> Required tasks:
A. From the thread about the thrown stone, list each quantity that is given a value under "In First Case," together with the value it is given.
B. Answer these questions from the thread about the thrown stone:
(i) What reason does the answer give for the acceleration being -g?
(ii) What expression for u comes from applying v² - u² = 2aS?
(iii) What time of ascent does the answer arrive at?
C. Print the part of the thread about the thrown stone starting at "v² - u² = 2aS" and ending at "is (√20h)/10 seconds.".

> Extract to read:
Question

a stone thrown vertically upwards with initial velocity u reaches a height h before coming down show athat the time taken to go up the same as the time taken to come down.

Answer 1

Hello Dear.


To Prove ⇒ Time of Ascent = Time of Descent.

Proof ⇒ 

In First Case,(When the Ball is thrown upwards),

Initial Velocity = u

Final Velocity(v) = 0 
[Since, the ball must stops after reaching the certain heights]

Height to which the ball reaches(S) = h

Acceleration(a) = -g  [Since, the ball is thrown against the gravity)
= -10 m/s²

Now, Using the Equations of the Motion,

v² - u² = 2aS
(0)² - u² = 2(-10)h
u² = 20h
⇒ u = (√20h)

Now,
∵ v - u = at
∴ 0 - u = (-10)t
u = 10t
⇒ t = u/10
⇒ t = (√20h)/10    -----------eq(i)

Thus, the time of ascent is (√20h)/10 seconds.

> Data for review:
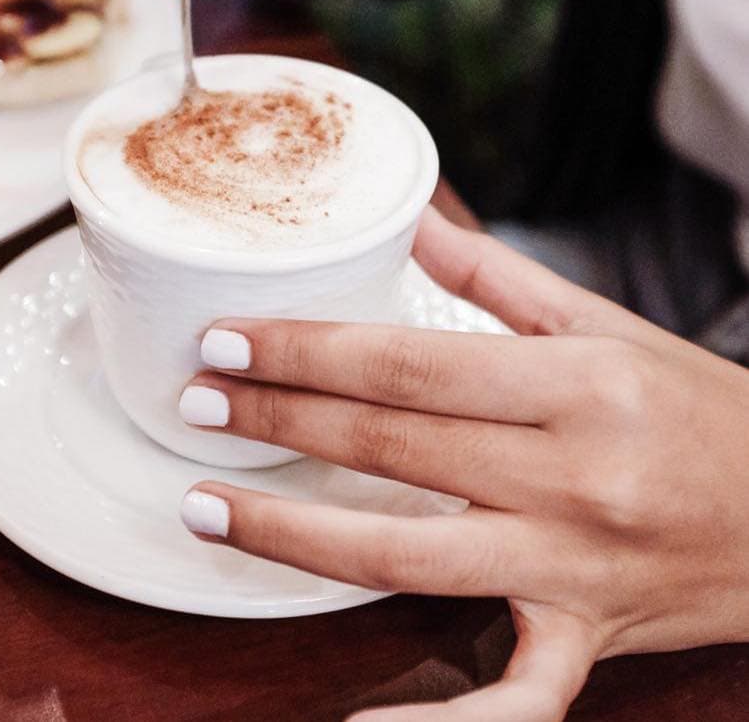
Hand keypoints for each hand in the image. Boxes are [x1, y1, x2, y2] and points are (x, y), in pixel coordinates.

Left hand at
--
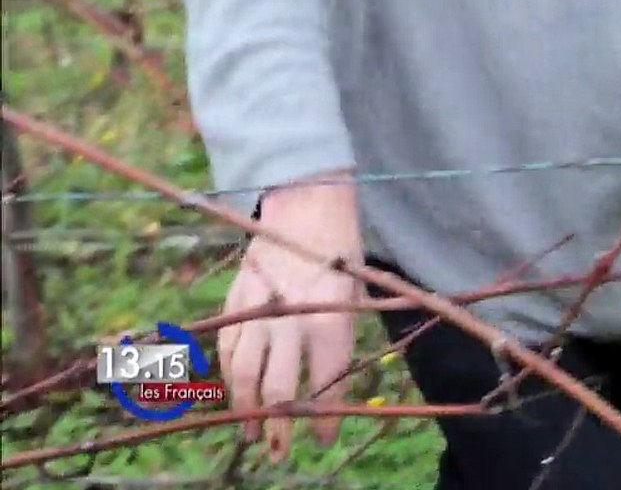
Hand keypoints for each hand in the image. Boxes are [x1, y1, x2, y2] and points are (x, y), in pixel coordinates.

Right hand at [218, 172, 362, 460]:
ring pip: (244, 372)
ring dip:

> Numbered responses:
A.
- Initial velocity: u
- Final velocity (v): 0
- Height to which the ball reaches (S): h
- Acceleration (a): -g, taken as -10 m/s²

B.
(i) The ball is thrown against gravity.
(ii) u = (√20h)
(iii) (√20h)/10 seconds

C.
v² - u² = 2aS
(0)² - u² = 2(-10)h
u² = 20h
⇒ u = (√20h)

Now,
∵ v - u = at
∴ 0 - u = (-10)t
u = 10t
⇒ t = u/10
⇒ t = (√20h)/10    -----------eq(i)

Thus, the time of ascent is (√20h)/10 seconds.